• Wall Street equities saw varied performance on May 1, with the DJI rose by +0.23%, the S&P 500 slipped by -0.34%, and the Nasdaq closed down by -0.33%.
• US stocks closed with a mixed bag on Wednesday amid concerns over prolonged higher interest rates and signals of a robust labor market. Additionally, the unexpected rise in the April ISM prices paid sub-index to 60.9, compared to the expected decline to 55.4, underscores persistent inflationary pressures, further shaping market sentiments.
• US Treasury 10-yr yields fell by -6.0 bps to 4.63%, while 2-yr yields dipped by -8.0 bps to 4.96%. Treasuries rallied due to weaker-than-expected US economic data, including March's JOLTS job openings and April's ISM manufacturing index.
• The FOMC, as expected, kept its benchmark interest rate unchanged at 5.25%-5.50%, the highest level in 23 years, during its recent two-day policy meeting, citing ongoing challenges in reaching its 2% inflation target.
• In the week ending April 26, US MBA mortgage applications fell by -2.3%, with both purchase and refinancing sub-indexes dropping.
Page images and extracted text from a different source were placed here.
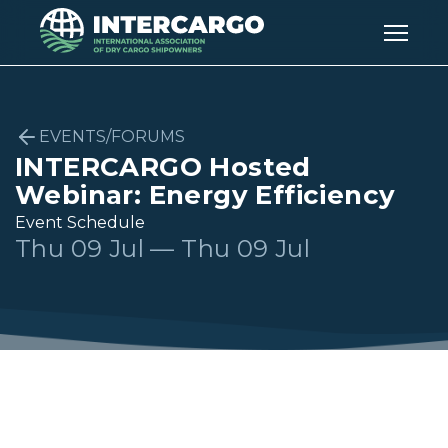
EVENTS/FORUMS
INTERCARGO Hosted
Webinar: Energy Efficiency
Event Schedule
Thu 09 Jul — Thu 09 Jul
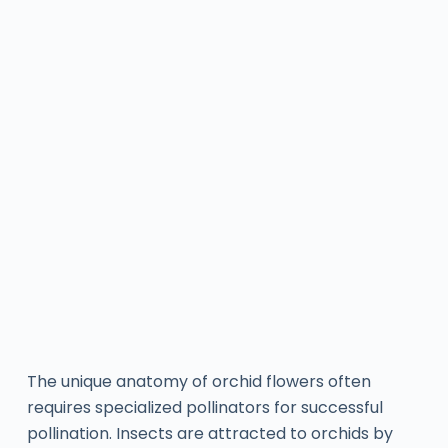
The unique anatomy of orchid flowers often
requires specialized pollinators for successful
pollination. Insects are attracted to orchids by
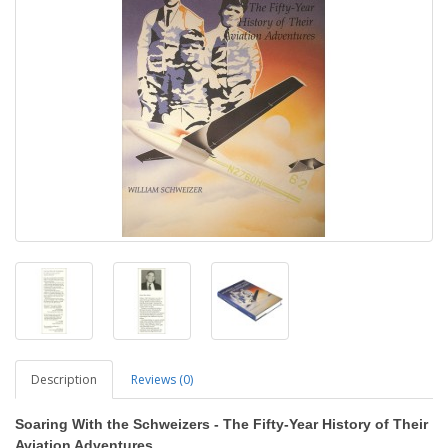
Description
Reviews (0)
Soaring With the Schweizers - The Fifty-Year History of Their
Aviation Adventures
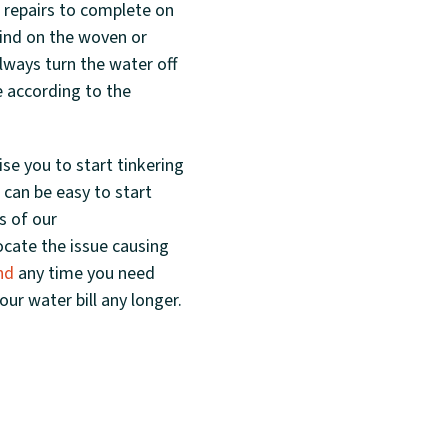
h repairs to complete on
find on the woven or
always turn the water off
e according to the
se you to start tinkering
 can be easy to start
s of our
ocate the issue causing
nd
any time you need
ur water bill any longer.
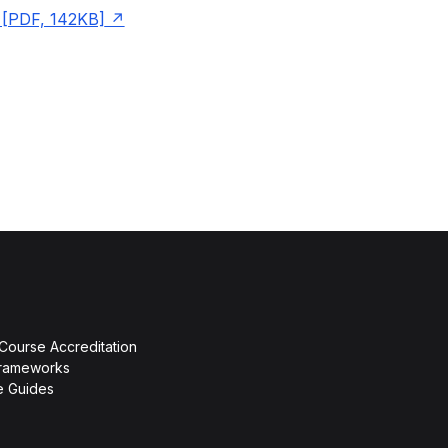
[PDF, 142KB]
 Course Accreditation
rameworks
ce Guides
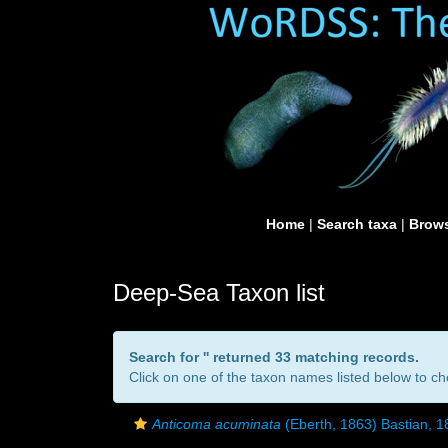
Home
|
Search taxa
|
Brows
Deep-Sea Taxon list
Search for '
' returned 33 matching records.
Click on one of the taxon names listed below to che
Anticoma acuminata
(Eberth, 1863) Bastian, 1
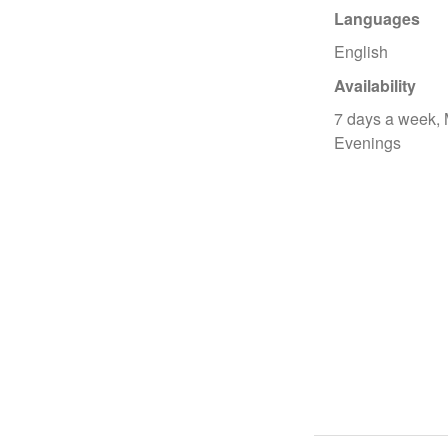
Languages
English
Availability
7 days a week,
Evenings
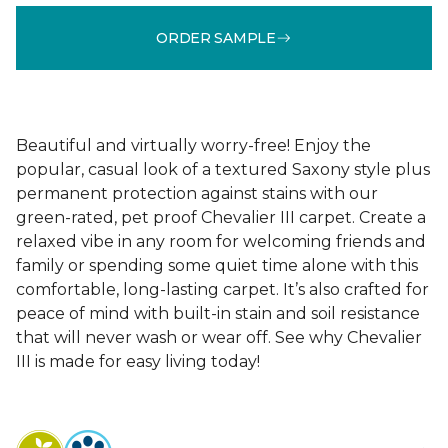
ORDER SAMPLE
Beautiful and virtually worry-free! Enjoy the
popular, casual look of a textured Saxony style plus
permanent protection against stains with our
green-rated, pet proof Chevalier III carpet. Create a
relaxed vibe in any room for welcoming friends and
family or spending some quiet time alone with this
comfortable, long-lasting carpet. It’s also crafted for
peace of mind with built-in stain and soil resistance
that will never wash or wear off. See why Chevalier
III is made for easy living today!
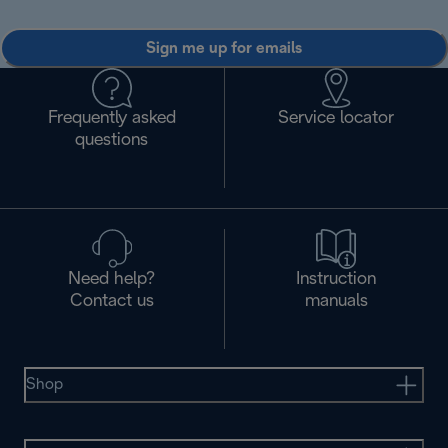
Sign me up for emails
Frequently asked
Service locator
questions
Need help?
Instruction
Contact us
manuals
Shop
The average 30-yr fixed-rate mortgage increased to 7.29% from 7.24% in the prior week.
• In April, US ADP employment change exceeded expectations at +192,000, with March revised upward to +208,000. However, March's JOLTS job openings fell to a 3-year low of 8.48mn, below expectations.
• In Asia, China's manufacturing PMI in April edged up slightly to 50.4, surpassing the anticipated 50.3. However, the non-manufacturing PMI dipped to 51.2, falling short of the expected 52.3.
• Global bond yields were mixed on Wednesday; The German bund did not trade Wednesday due to Labor Day holiday, while the UK 10-yr gilt yield grew by +1.90 bps to 4.37% and the Japanese 10-yr JGB yield fell by -1.20 bps to 0.89%.